→ **Task details**:
Each entry below needs to be retyped exactly as given.

→ **Records to use**:
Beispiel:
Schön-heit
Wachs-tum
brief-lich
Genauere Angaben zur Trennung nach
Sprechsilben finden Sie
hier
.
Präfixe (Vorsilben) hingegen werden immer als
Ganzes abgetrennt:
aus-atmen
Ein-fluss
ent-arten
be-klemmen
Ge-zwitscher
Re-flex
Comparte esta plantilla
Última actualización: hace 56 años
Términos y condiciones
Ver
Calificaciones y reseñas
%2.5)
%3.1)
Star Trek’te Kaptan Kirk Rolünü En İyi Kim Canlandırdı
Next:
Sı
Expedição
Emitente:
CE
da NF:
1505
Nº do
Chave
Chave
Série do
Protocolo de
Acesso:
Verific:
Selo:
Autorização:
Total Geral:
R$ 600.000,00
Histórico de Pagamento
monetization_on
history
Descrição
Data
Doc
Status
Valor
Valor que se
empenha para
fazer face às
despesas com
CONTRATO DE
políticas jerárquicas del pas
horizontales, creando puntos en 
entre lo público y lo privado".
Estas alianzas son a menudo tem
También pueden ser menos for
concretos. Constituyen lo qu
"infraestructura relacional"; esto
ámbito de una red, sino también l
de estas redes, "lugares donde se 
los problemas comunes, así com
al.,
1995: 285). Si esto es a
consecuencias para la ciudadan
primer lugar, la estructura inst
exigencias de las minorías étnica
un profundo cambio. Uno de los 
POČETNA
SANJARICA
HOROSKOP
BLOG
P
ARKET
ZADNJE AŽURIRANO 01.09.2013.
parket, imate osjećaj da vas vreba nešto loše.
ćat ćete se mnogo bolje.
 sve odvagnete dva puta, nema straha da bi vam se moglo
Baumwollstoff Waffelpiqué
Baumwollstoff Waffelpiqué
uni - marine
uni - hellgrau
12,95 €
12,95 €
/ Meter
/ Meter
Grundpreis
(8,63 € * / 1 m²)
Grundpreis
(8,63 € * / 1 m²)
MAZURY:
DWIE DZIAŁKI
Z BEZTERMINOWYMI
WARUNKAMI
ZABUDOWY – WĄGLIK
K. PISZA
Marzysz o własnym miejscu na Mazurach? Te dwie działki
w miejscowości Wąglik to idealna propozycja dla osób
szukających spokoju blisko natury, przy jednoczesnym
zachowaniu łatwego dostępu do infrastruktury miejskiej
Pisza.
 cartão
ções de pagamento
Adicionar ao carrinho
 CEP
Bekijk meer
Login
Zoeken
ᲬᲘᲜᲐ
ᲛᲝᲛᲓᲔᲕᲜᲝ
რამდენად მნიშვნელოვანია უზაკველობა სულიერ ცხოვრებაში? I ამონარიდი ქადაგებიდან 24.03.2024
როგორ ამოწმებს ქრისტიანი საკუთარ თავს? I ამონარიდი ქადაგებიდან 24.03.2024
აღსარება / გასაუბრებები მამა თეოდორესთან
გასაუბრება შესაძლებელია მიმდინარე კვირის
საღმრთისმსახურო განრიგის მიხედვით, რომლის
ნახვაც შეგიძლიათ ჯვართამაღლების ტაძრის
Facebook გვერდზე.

→ **Answer box**:
Beispiel:
Schön-heit
Wachs-tum
brief-lich
Genauere Angaben zur Trennung nach
Sprechsilben finden Sie
hier
.
Präfixe (Vorsilben) hingegen werden immer als
Ganzes abgetrennt:
aus-atmen
Ein-fluss
ent-arten
be-klemmen
Ge-zwitscher
Re-flex
Comparte esta plantilla
Última actualización: hace 56 años
Términos y condiciones
Ver
Calificaciones y reseñas
%2.5)
%3.1)
Star Trek’te Kaptan Kirk Rolünü En İyi Kim Canlandırdı
Next:
Sı
Expedição
Emitente:
CE
da NF:
1505
Nº do
Chave
Chave
Série do
Protocolo de
Acesso:
Verific:
Selo:
Autorização:
Total Geral:
R$ 600.000,00
Histórico de Pagamento
monetization_on
history
Descrição
Data
Doc
Status
Valor
Valor que se
empenha para
fazer face às
despesas com
CONTRATO DE
políticas jerárquicas del pas
horizontales, creando puntos en 
entre lo público y lo privado".
Estas alianzas son a menudo tem
También pueden ser menos for
concretos. Constituyen lo qu
"infraestructura relacional"; esto
ámbito de una red, sino también l
de estas redes, "lugares donde se 
los problemas comunes, así com
al.,
1995: 285). Si esto es a
consecuencias para la ciudadan
primer lugar, la estructura inst
exigencias de las minorías étnica
un profundo cambio. Uno de los 
POČETNA
SANJARICA
HOROSKOP
BLOG
P
ARKET
ZADNJE AŽURIRANO 01.09.2013.
parket, imate osjećaj da vas vreba nešto loše.
ćat ćete se mnogo bolje.
 sve odvagnete dva puta, nema straha da bi vam se moglo
Baumwollstoff Waffelpiqué
Baumwollstoff Waffelpiqué
uni - marine
uni - hellgrau
12,95 €
12,95 €
/ Meter
/ Meter
Grundpreis
(8,63 € * / 1 m²)
Grundpreis
(8,63 € * / 1 m²)
MAZURY:
DWIE DZIAŁKI
Z BEZTERMINOWYMI
WARUNKAMI
ZABUDOWY – WĄGLIK
K. PISZA
Marzysz o własnym miejscu na Mazurach? Te dwie działki
w miejscowości Wąglik to idealna propozycja dla osób
szukających spokoju blisko natury, przy jednoczesnym
zachowaniu łatwego dostępu do infrastruktury miejskiej
Pisza.
 cartão
ções de pagamento
Adicionar ao carrinho
 CEP
Bekijk meer
Login
Zoeken
ᲬᲘᲜᲐ
ᲛᲝᲛᲓᲔᲕᲜᲝ
რამდენად მნიშვნელოვანია უზაკველობა სულიერ ცხოვრებაში? I ამონარიდი ქადაგებიდან 24.03.2024
როგორ ამოწმებს ქრისტიანი საკუთარ თავს? I ამონარიდი ქადაგებიდან 24.03.2024
აღსარება / გასაუბრებები მამა თეოდორესთან
გასაუბრება შესაძლებელია მიმდინარე კვირის
საღმრთისმსახურო განრიგის მიხედვით, რომლის
ნახვაც შეგიძლიათ ჯვართამაღლების ტაძრის
Facebook გვერდზე.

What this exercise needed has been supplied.